The Environment Minister added that seaweed was used by eastern countries to make fish food and he explained that he had already been contacted by an Islander who was interested in using the sea lettuce to make pellets that would feed beds of ormers.

Sea Lettuce Puree

  • 500g sea lettuce
  • 100ml double cream
  • ½ garlic clove (infused in cream)

After washing thoroughly, blanch the sea lettuce in salted boiling water for 20-30 seconds, Remove and Immerse in ice water to refresh. Remove and pat dry between two clean cloths. Gently Heat the double Cream with the garlic to just below boiling point, strain and blend with the sea lettuce, season to taste.

Best served with local plaice or sass as a sauce or garnish.

Dried Sea Lettuce

  • 1kg of sea lettuce

Pat dry the Lettuce between two clean cloths, place onto baking trays lined with greaseproof paper. Place into an oven on its lowest fan setting for 4-5 hours or best left overnight. Food dehydrators are best for this process, but an oven will work fine.
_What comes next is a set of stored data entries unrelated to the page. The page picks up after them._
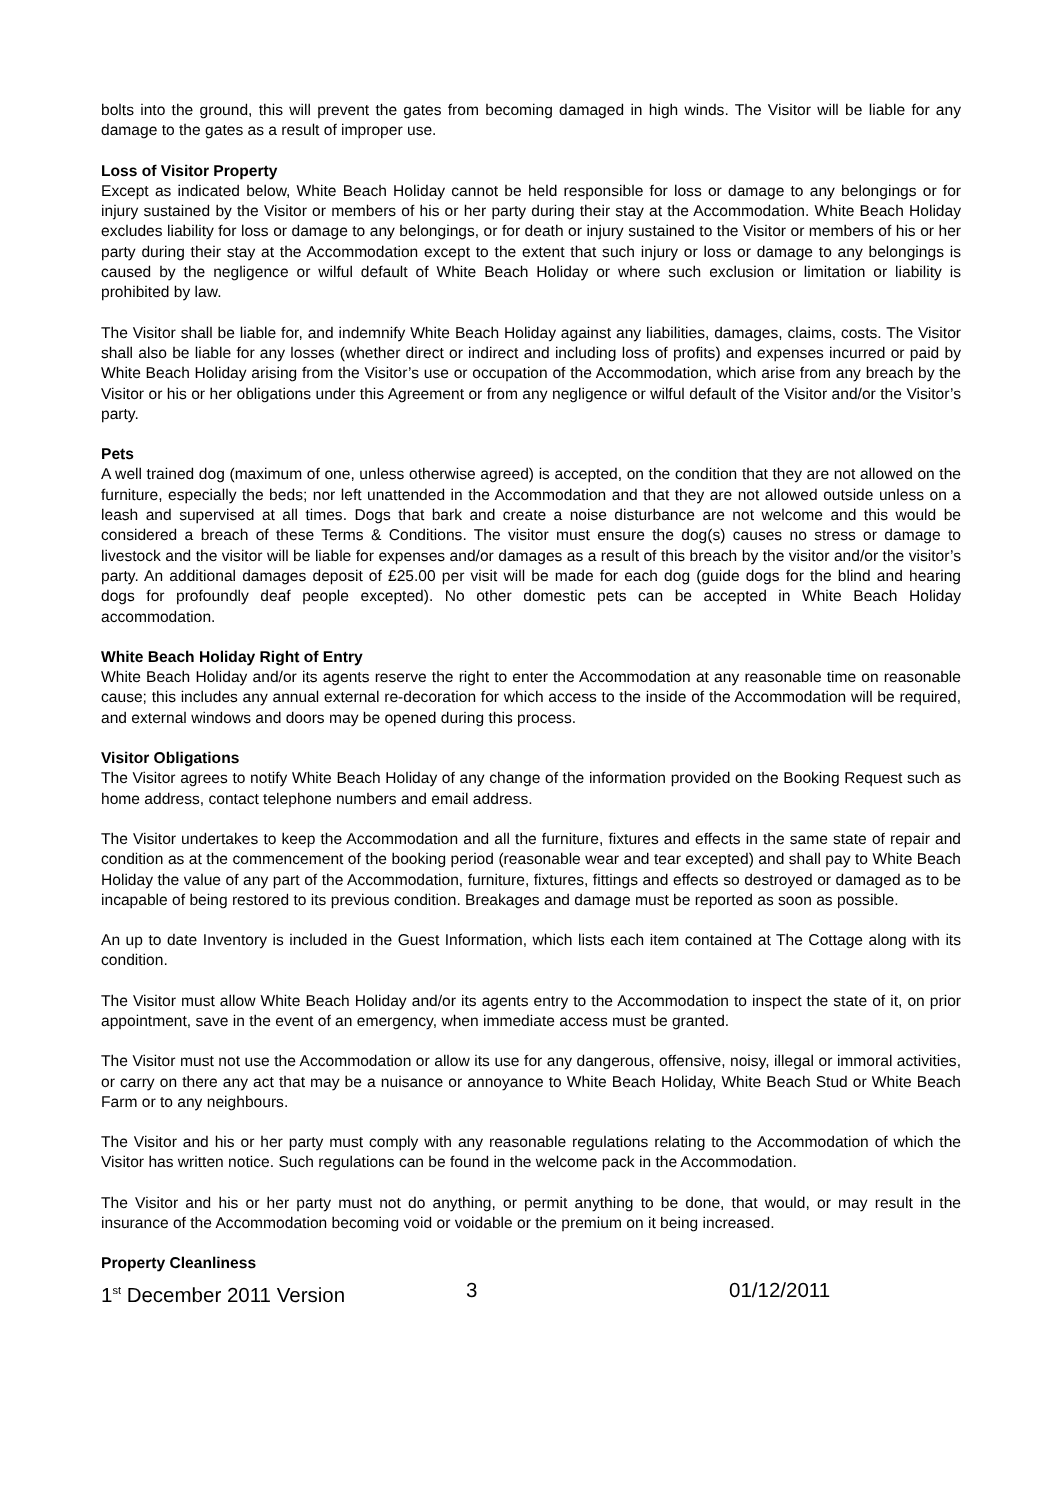bolts into the ground, this will prevent the gates from becoming damaged in high winds. The Visitor will be liable for any damage to the gates as a result of improper use.
Loss of Visitor Property
Except as indicated below, White Beach Holiday cannot be held responsible for loss or damage to any belongings or for injury sustained by the Visitor or members of his or her party during their stay at the Accommodation. White Beach Holiday excludes liability for loss or damage to any belongings, or for death or injury sustained to the Visitor or members of his or her party during their stay at the Accommodation except to the extent that such injury or loss or damage to any belongings is caused by the negligence or wilful default of White Beach Holiday or where such exclusion or limitation or liability is prohibited by law.
The Visitor shall be liable for, and indemnify White Beach Holiday against any liabilities, damages, claims, costs. The Visitor shall also be liable for any losses (whether direct or indirect and including loss of profits) and expenses incurred or paid by White Beach Holiday arising from the Visitor’s use or occupation of the Accommodation, which arise from any breach by the Visitor or his or her obligations under this Agreement or from any negligence or wilful default of the Visitor and/or the Visitor’s party.
Pets
A well trained dog (maximum of one, unless otherwise agreed) is accepted, on the condition that they are not allowed on the furniture, especially the beds; nor left unattended in the Accommodation and that they are not allowed outside unless on a leash and supervised at all times. Dogs that bark and create a noise disturbance are not welcome and this would be considered a breach of these Terms & Conditions. The visitor must ensure the dog(s) causes no stress or damage to livestock and the visitor will be liable for expenses and/or damages as a result of this breach by the visitor and/or the visitor’s party. An additional damages deposit of £25.00 per visit will be made for each dog (guide dogs for the blind and hearing dogs for profoundly deaf people excepted). No other domestic pets can be accepted in White Beach Holiday accommodation.
White Beach Holiday Right of Entry
White Beach Holiday and/or its agents reserve the right to enter the Accommodation at any reasonable time on reasonable cause; this includes any annual external re-decoration for which access to the inside of the Accommodation will be required, and external windows and doors may be opened during this process.
Visitor Obligations
The Visitor agrees to notify White Beach Holiday of any change of the information provided on the Booking Request such as home address, contact telephone numbers and email address.
The Visitor undertakes to keep the Accommodation and all the furniture, fixtures and effects in the same state of repair and condition as at the commencement of the booking period (reasonable wear and tear excepted) and shall pay to White Beach Holiday the value of any part of the Accommodation, furniture, fixtures, fittings and effects so destroyed or damaged as to be incapable of being restored to its previous condition. Breakages and damage must be reported as soon as possible.
An up to date Inventory is included in the Guest Information, which lists each item contained at The Cottage along with its condition.
The Visitor must allow White Beach Holiday and/or its agents entry to the Accommodation to inspect the state of it, on prior appointment, save in the event of an emergency, when immediate access must be granted.
The Visitor must not use the Accommodation or allow its use for any dangerous, offensive, noisy, illegal or immoral activities, or carry on there any act that may be a nuisance or annoyance to White Beach Holiday, White Beach Stud or White Beach Farm or to any neighbours.
The Visitor and his or her party must comply with any reasonable regulations relating to the Accommodation of which the Visitor has written notice. Such regulations can be found in the welcome pack in the Accommodation.
The Visitor and his or her party must not do anything, or permit anything to be done, that would, or may result in the insurance of the Accommodation becoming void or voidable or the premium on it being increased.
Property Cleanliness
1<sup>st</sup> December 2011 Version 3 01/12/2011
Remove the lettuce, at this point all the liquid should have evaporated leaving you with brittle, crisp leaves. These can now be blended to make a powder or used as a garnish for fish and shellfish. The powder can be used as a garnish on a plate or as a seasoning in place of salt for cooking fish and shellfish.

Pan roasted local bass, marsh samphire, broad beans, textures of Jersey sea lettuce

  • 2 bass fillets
  • 100g marsh samphire
  • 100g broad beans
  • 30g dried sea lettuce
  • 30g fried sea lettuce
  • 20g sea lettuce puree
  • 1 lemon

Blanch your broad beans and samphire in salted, boiling water for 1-2 minutes and refresh in ice water. I used the same water I blanched the sea lettuce in to retain some flavour. Pat dry your bass fillets and season with sea salt flakes, fresh pepper and rapeseed oil. Pre-heat a non stick pan to a medium heat, place the bass fillets skin-side down and hold for twenty seconds to keep the skin in flat contact with the pan, cook until the skin becomes crisp and add butter, turn the fish and remove from the heat, baste with the foaming butter in the pan until a golden colour is achieved. Remove from pan and rest for 1 minute. Pour the excess fat from the pan and add a squeeze of lemon juice, the blanched samphire and broad beans. Season and toss in the bass juices till warm and coated. Let this drain for 1 minute on some kitchen towel.